🤖 AI Summary
Audio source separation—encompassing speech, music, and general audio—faces a fundamental trade-off between performance and computational cost. This paper introduces the first discriminative separation framework that is scalable *both* during training and inference, enabling flexible speed–accuracy trade-offs via dynamic adjustment of inference depth—*without* retraining. Our key contributions are: (1) an early-fork multi-loss supervision architecture that provides fine-grained gradient guidance; and (2) a parameter-sharing backbone with a dynamic inference repetition mechanism, ensuring parameter efficiency and performance continuity under depth scaling.
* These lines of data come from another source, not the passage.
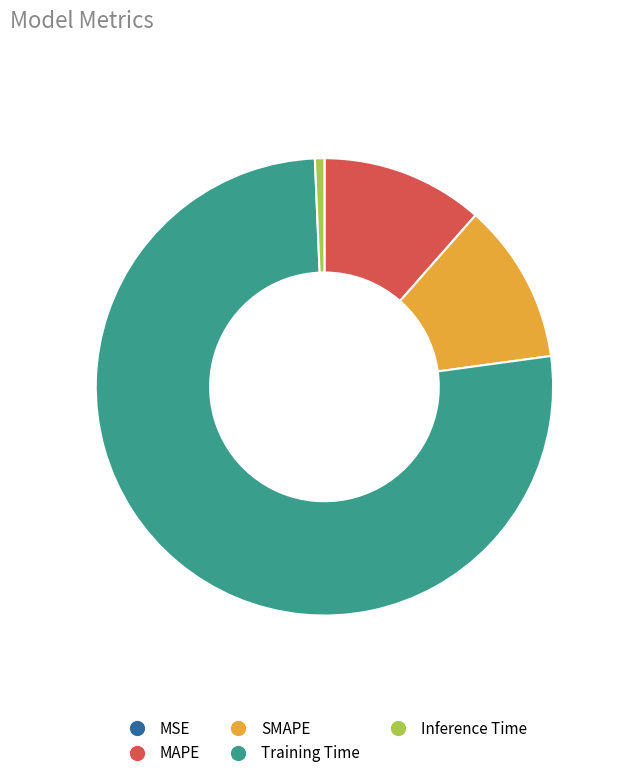

Is there a majority slice in this chart?

Yes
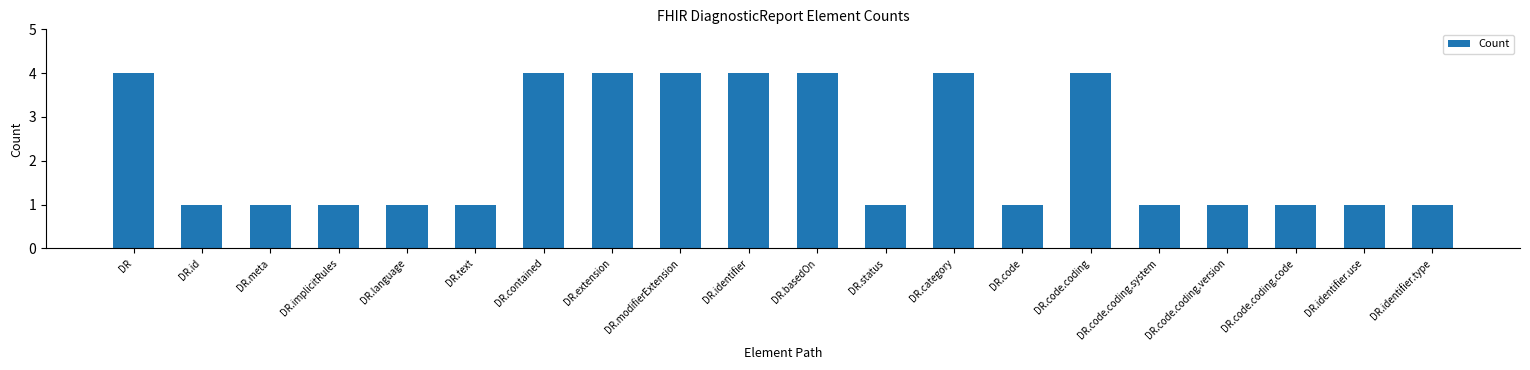

The value at DR.status is 1. True or false?

True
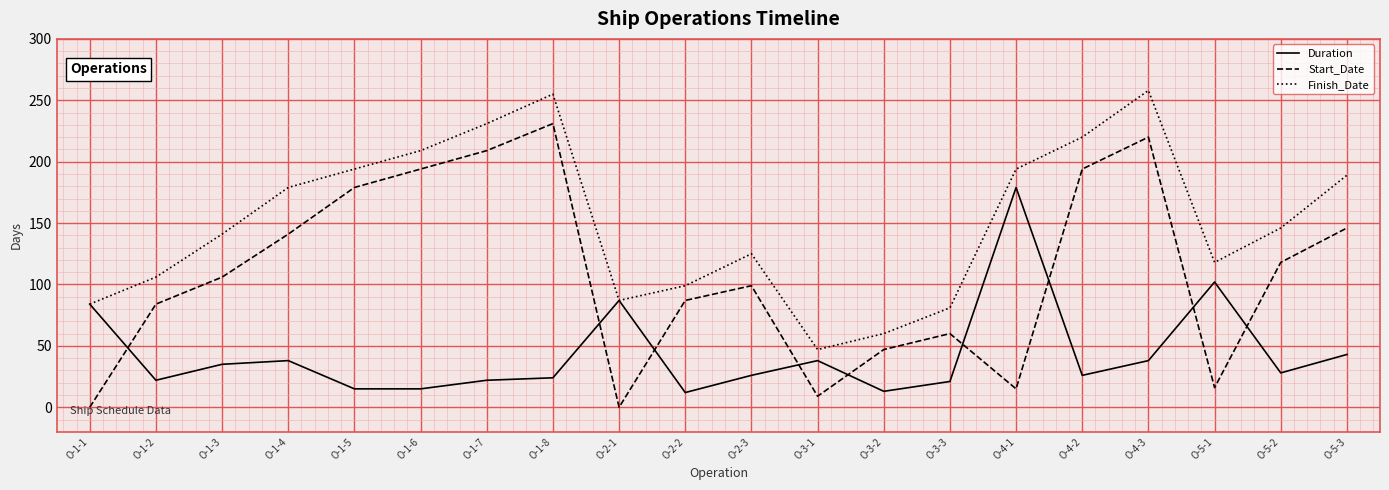

What is the difference between the maximum and minimum values in the Duration series?

167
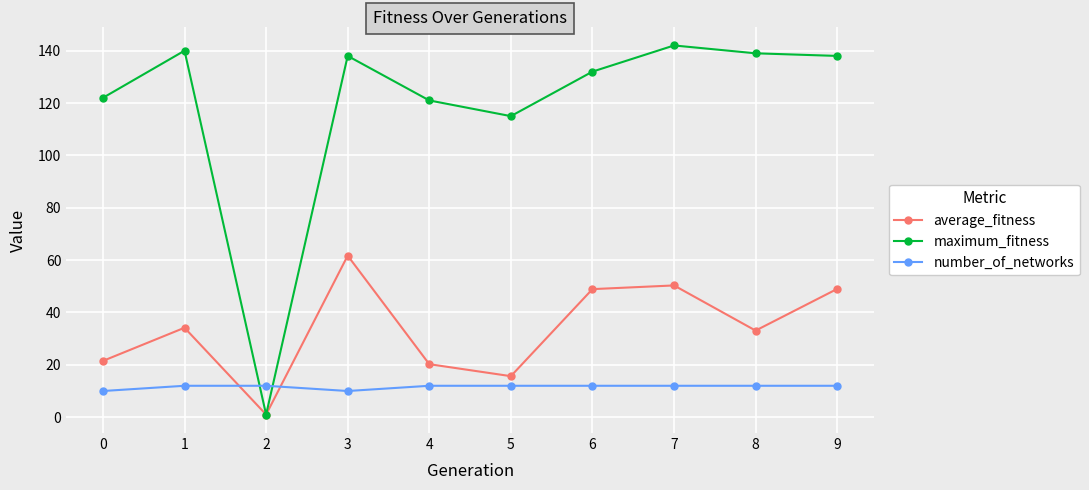

Is the value of maximum_fitness at 1 greater than the value of average_fitness at 0?

Yes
Evaluated on standard speech separation benchmarks, our method achieves state-of-the-art (SOTA) performance with fewer parameters, reduces training cost by 32%, and cuts real-time inference latency by 47%. These gains significantly enhance deployment adaptability and energy efficiency.
📝 Abstract
Source separation is a fundamental task in speech, music, and audio processing, and it also provides cleaner and larger data for training generative models. However, improving separation performance in practice often depends on increasingly large networks, inflating training and deployment costs. Motivated by recent advances in inference-time scaling for generative modeling, we propose Training-Time and Inference-Time Scalable Discriminative Source Separation (TISDiSS), a unified framework that integrates early-split multi-loss supervision, shared-parameter design, and dynamic inference repetitions. TISDiSS enables flexible speed-performance trade-offs by adjusting inference depth without retraining additional models. We further provide systematic analyses of architectural and training choices and show that training with more inference repetitions improves shallow-inference performance, benefiting low-latency applications. Experiments on standard speech separation benchmarks demonstrate state-of-the-art performance with a reduced parameter count, establishing TISDiSS as a scalable and practical framework for adaptive source separation.